The three points above are related to a common theme of bringing best practices from software engineering to no-code application building. Snapshots are our answer to version control, and tags correspond to module namespaces. Diagrams are most closely related to UML design diagrams.

Other improvements:

iOS app build – you can now build iOS mobile applications. A macOS instance with Xcode installed is required to do this, and it is therefore not available on Saltcorn.com. Android application builds are now available on subdomain tenants, and only requires Docker to be installed in addition to Saltcorn.

Popup isolated state – views in pop-ups now have an isolated state so you can use filters inside pop-ups and they will only affect the views in the pop-up, not in the page underneath the pop-up.
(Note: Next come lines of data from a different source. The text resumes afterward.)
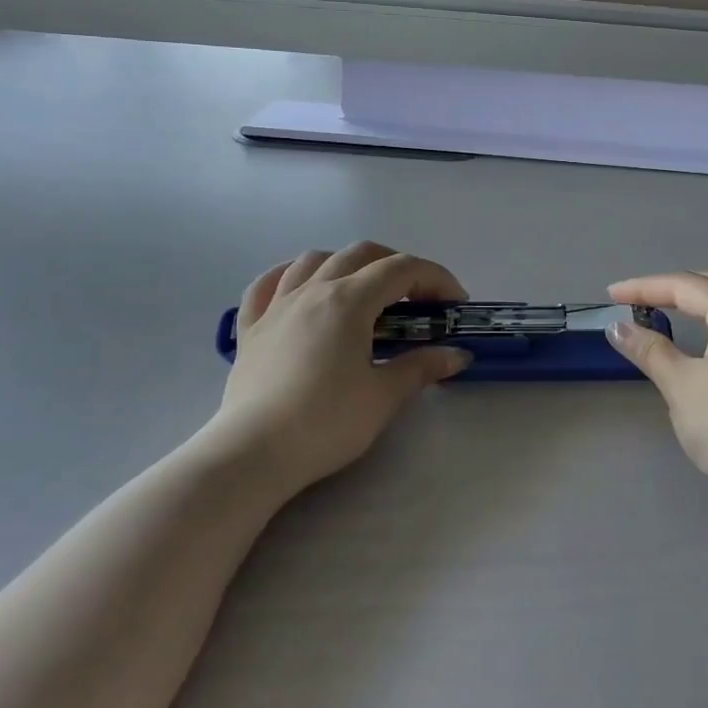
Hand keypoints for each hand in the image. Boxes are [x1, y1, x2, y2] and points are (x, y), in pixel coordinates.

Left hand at [205, 243, 471, 495]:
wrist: (253, 454)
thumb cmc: (326, 422)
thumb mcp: (384, 396)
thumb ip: (421, 367)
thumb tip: (456, 355)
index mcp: (349, 300)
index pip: (402, 270)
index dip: (435, 278)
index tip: (455, 303)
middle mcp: (313, 290)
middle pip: (361, 254)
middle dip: (397, 265)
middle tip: (417, 299)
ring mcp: (276, 306)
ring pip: (314, 260)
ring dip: (347, 263)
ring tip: (363, 289)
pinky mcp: (250, 329)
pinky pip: (267, 285)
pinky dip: (290, 276)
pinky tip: (300, 287)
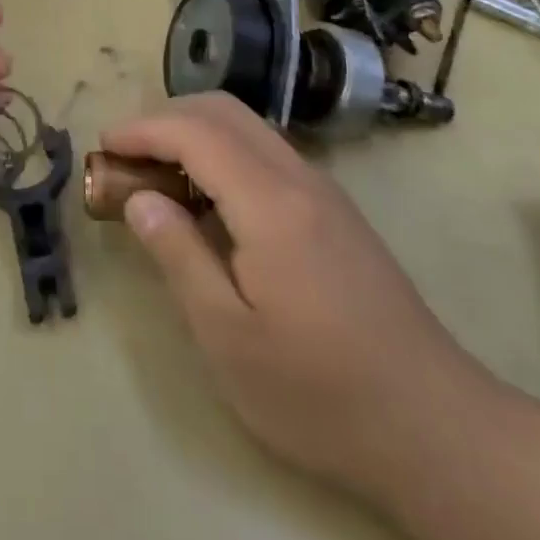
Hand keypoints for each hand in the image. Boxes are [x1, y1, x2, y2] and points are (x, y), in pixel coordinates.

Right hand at [103, 93, 493, 491]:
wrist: (436, 428)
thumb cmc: (319, 392)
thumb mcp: (228, 338)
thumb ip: (178, 255)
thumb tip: (139, 198)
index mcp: (270, 203)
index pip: (194, 131)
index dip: (142, 129)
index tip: (103, 146)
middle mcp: (299, 178)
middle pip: (223, 110)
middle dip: (165, 118)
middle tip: (126, 156)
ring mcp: (323, 191)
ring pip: (247, 126)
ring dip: (194, 131)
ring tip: (157, 174)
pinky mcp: (334, 211)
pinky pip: (265, 152)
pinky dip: (222, 151)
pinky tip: (207, 199)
Split paste – an option in the edit views allows you to split clipboard paste content by line into different inputs. This is very useful when copying data from a spreadsheet such as Excel, if you select a column of cells and paste them into a form, each cell will go into a different field input. If you are able to carefully coordinate the order of imports in your Edit view with the arrangement of the spreadsheet, this can be very efficient in some situations.

Joinfields can now be used in many formulae: table ownership formula, stored calculated fields, extra state formulae for links and view embeddings, container show-if formulae

Join-aggregations – you can now calculate aggregations for a row that is related to the current row by a join field. In the parent-child view of table relationships, you can use this to make aggregates about your “siblings”.

Aggregation fieldviews – you can now choose field views for aggregates when appropriate. View settings are not yet available but will be in the next release.

Finally, this release comes with a warning shown in your view settings: in the next release of Saltcorn, there will be stricter checks of permissions on rows that are read in views. Previously, view permissions were determined only by the role to access in that view. That meant that a view could display data to which there was no table read access. This was useful in some situations, but now that we have table ownership (by field selection or formula), you should use that mechanism to allow read access for specific users. In the next release, table read access will be enforced so that you have to have read access to data you want to show.